(TASK DESCRIPTION) Only the line with "x86_64: x64, x86_64, amd64" and the lines after it, through the end of the material, belong in the answer; repeat them exactly.

------------

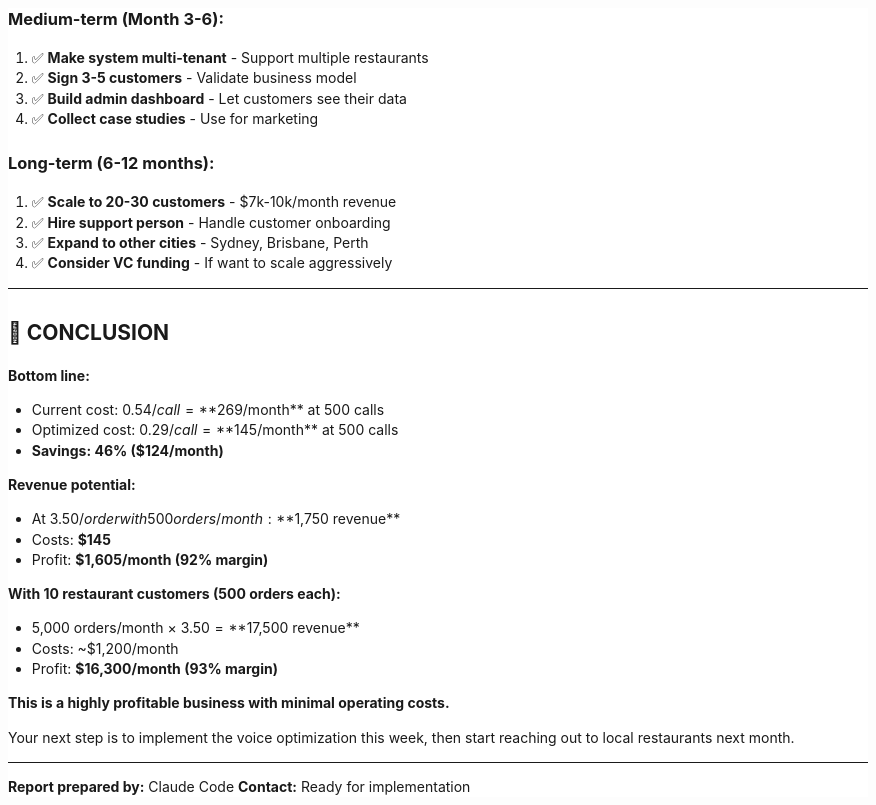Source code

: ### Medium-term (Month 3-6):
1. ✅ **Make system multi-tenant** - Support multiple restaurants
2. ✅ **Sign 3-5 customers** - Validate business model
3. ✅ **Build admin dashboard** - Let customers see their data
4. ✅ **Collect case studies** - Use for marketing

### Long-term (6-12 months):
1. ✅ **Scale to 20-30 customers** - $7k-10k/month revenue
2. ✅ **Hire support person** - Handle customer onboarding
3. ✅ **Expand to other cities** - Sydney, Brisbane, Perth
4. ✅ **Consider VC funding** - If want to scale aggressively

---

## 🏁 CONCLUSION

**Bottom line:**
- Current cost: $0.54/call = **$269/month** at 500 calls
- Optimized cost: $0.29/call = **$145/month** at 500 calls
- **Savings: 46% ($124/month)**

**Revenue potential:**
- At $3.50/order with 500 orders/month: **$1,750 revenue**
- Costs: **$145**
- Profit: **$1,605/month (92% margin)**

**With 10 restaurant customers (500 orders each):**
- 5,000 orders/month × $3.50 = **$17,500 revenue**
- Costs: ~$1,200/month
- Profit: **$16,300/month (93% margin)**

**This is a highly profitable business with minimal operating costs.**

Your next step is to implement the voice optimization this week, then start reaching out to local restaurants next month.

---

**Report prepared by:** Claude Code
**Contact:** Ready for implementation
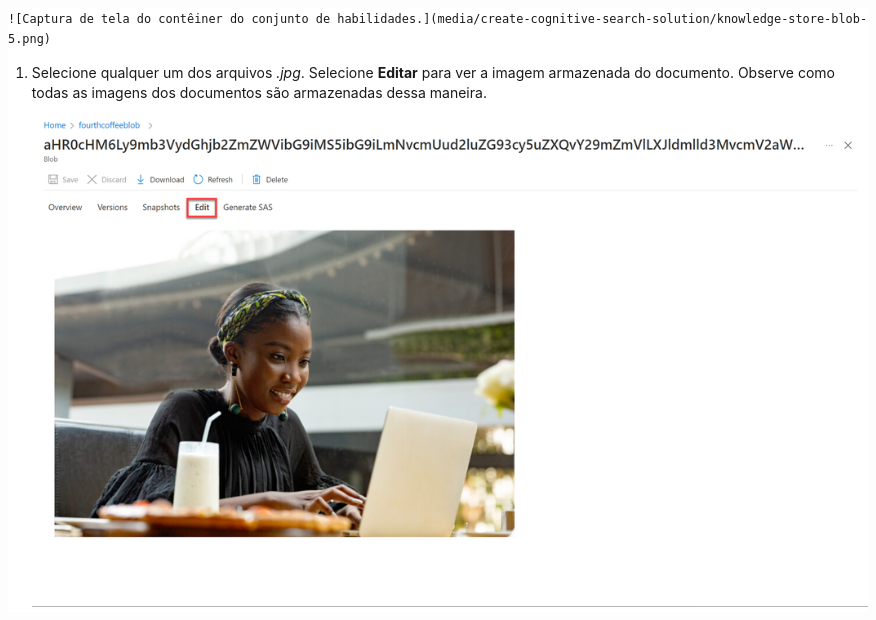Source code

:     ![Captura de tela do contêiner do conjunto de habilidades.](media/create-cognitive-search-solution/knowledge-store-blob-5.png)

1. Selecione qualquer um dos arquivos *.jpg*. Selecione **Editar** para ver a imagem armazenada do documento. Observe como todas as imagens dos documentos são armazenadas dessa maneira.

    ![Captura de tela da imagem salva.](media/create-cognitive-search-solution/knowledge-store-blob-3.png)
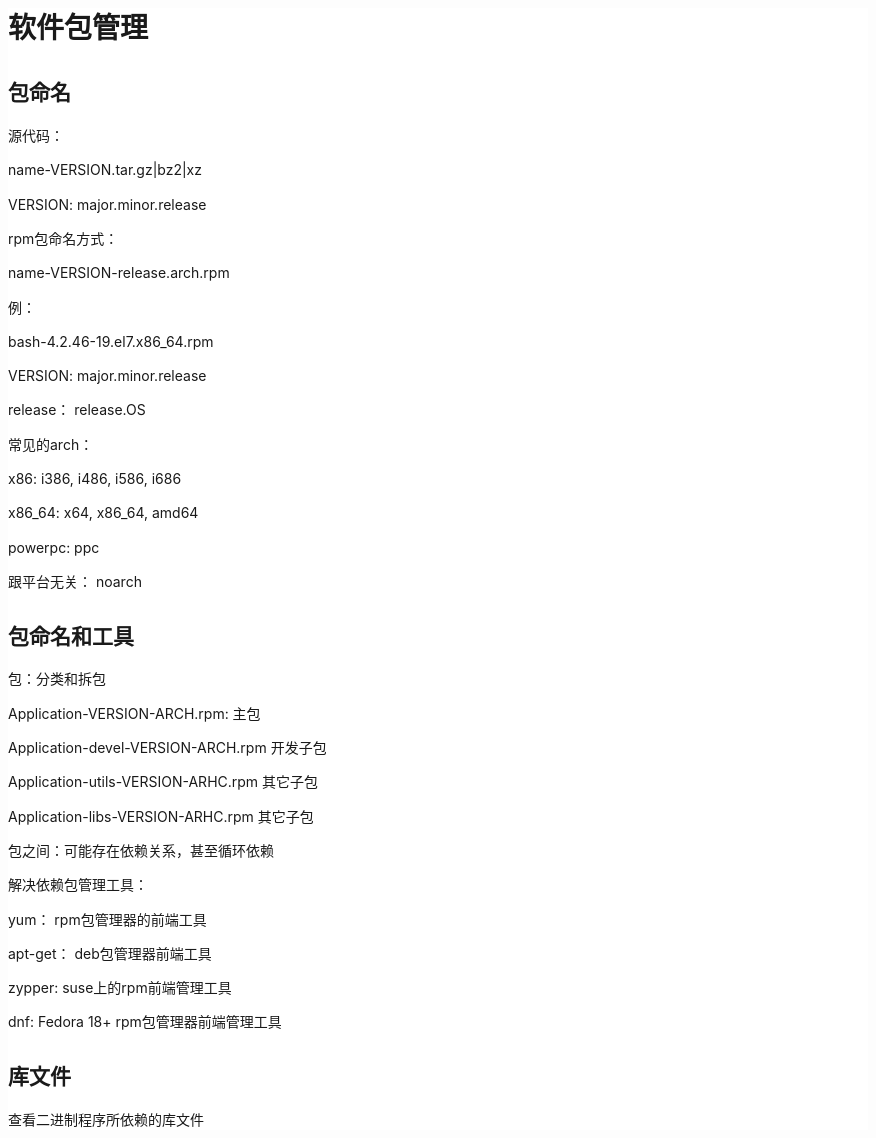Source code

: # 软件包管理

## 包命名

源代码： 

name-VERSION.tar.gz|bz2|xz

VERSION: major.minor.release

rpm包命名方式：

name-VERSION-release.arch.rpm

例： 

bash-4.2.46-19.el7.x86_64.rpm

VERSION: major.minor.release

release： release.OS

常见的arch：

x86: i386, i486, i586, i686

x86_64: x64, x86_64, amd64

powerpc: ppc

跟平台无关： noarch

## 包命名和工具

包：分类和拆包

Application-VERSION-ARCH.rpm: 主包

Application-devel-VERSION-ARCH.rpm 开发子包

Application-utils-VERSION-ARHC.rpm 其它子包

Application-libs-VERSION-ARHC.rpm 其它子包

包之间：可能存在依赖关系，甚至循环依赖

解决依赖包管理工具：

yum： rpm包管理器的前端工具

apt-get： deb包管理器前端工具

zypper: suse上的rpm前端管理工具

dnf: Fedora 18+ rpm包管理器前端管理工具

## 库文件

查看二进制程序所依赖的库文件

------------

(TASK SOLUTION)
x86_64: x64, x86_64, amd64

powerpc: ppc

跟平台无关： noarch

## 包命名和工具

包：分类和拆包

Application-VERSION-ARCH.rpm: 主包

Application-devel-VERSION-ARCH.rpm 开发子包

Application-utils-VERSION-ARHC.rpm 其它子包

Application-libs-VERSION-ARHC.rpm 其它子包

包之间：可能存在依赖关系，甚至循环依赖

解决依赖包管理工具：

yum： rpm包管理器的前端工具

apt-get： deb包管理器前端工具

zypper: suse上的rpm前端管理工具

dnf: Fedora 18+ rpm包管理器前端管理工具

## 库文件

查看二进制程序所依赖的库文件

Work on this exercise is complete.